= TASK =
Please print the entries below exactly, from the line with "408 285 3.80" through the line with "589 541 2.64", including both of those lines and leaving out all others.

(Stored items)
# # # # #
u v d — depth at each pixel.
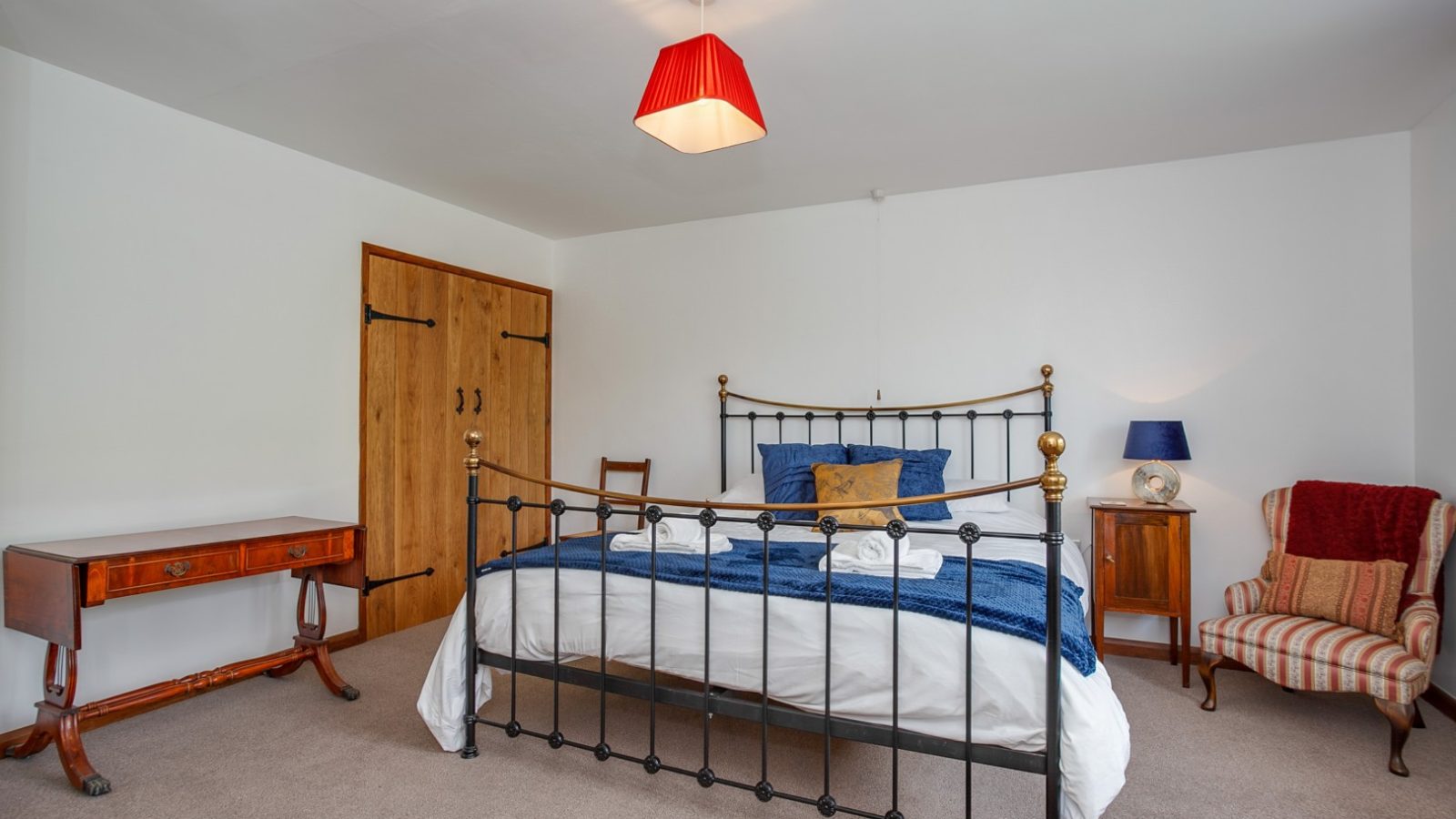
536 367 4.70
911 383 3.84
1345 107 2.79
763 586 1.94
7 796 2.06
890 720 1.79
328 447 3.39
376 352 3.62
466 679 2.33
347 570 2.89
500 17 2.15
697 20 2.16
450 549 4.04
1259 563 3.20
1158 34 2.24
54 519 2.48
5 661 2.36
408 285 3.80
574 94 2.68
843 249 4.00
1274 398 3.20
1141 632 3.38
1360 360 3.07
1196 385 3.32
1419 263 2.93
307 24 2.20
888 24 2.18
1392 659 2.24
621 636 2.12
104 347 2.62
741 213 4.24
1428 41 2.29
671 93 1.79
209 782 2.14
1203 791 2.09
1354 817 1.95
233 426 3.01
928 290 3.81
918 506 3.26
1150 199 3.39
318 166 3.35
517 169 3.50
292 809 1.99
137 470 2.71
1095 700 1.64
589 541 2.64
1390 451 3.02
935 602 1.79
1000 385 3.66
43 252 2.46
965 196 3.74
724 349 4.30
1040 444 1.62
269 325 3.15
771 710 1.89
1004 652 1.69
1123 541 3.08
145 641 2.72
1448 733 2.48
# # # # #
= WRITTEN RESPONSE =
408 285 3.80
574 94 2.68
843 249 4.00
1274 398 3.20
1141 632 3.38
1360 360 3.07
1196 385 3.32
1419 263 2.93
307 24 2.20
888 24 2.18
1392 659 2.24
621 636 2.12
104 347 2.62
741 213 4.24
1428 41 2.29
671 93 1.79
209 782 2.14
1203 791 2.09
1354 817 1.95
233 426 3.01
928 290 3.81
918 506 3.26
1150 199 3.39
318 166 3.35
517 169 3.50
292 809 1.99
137 470 2.71
1095 700 1.64
589 541 2.64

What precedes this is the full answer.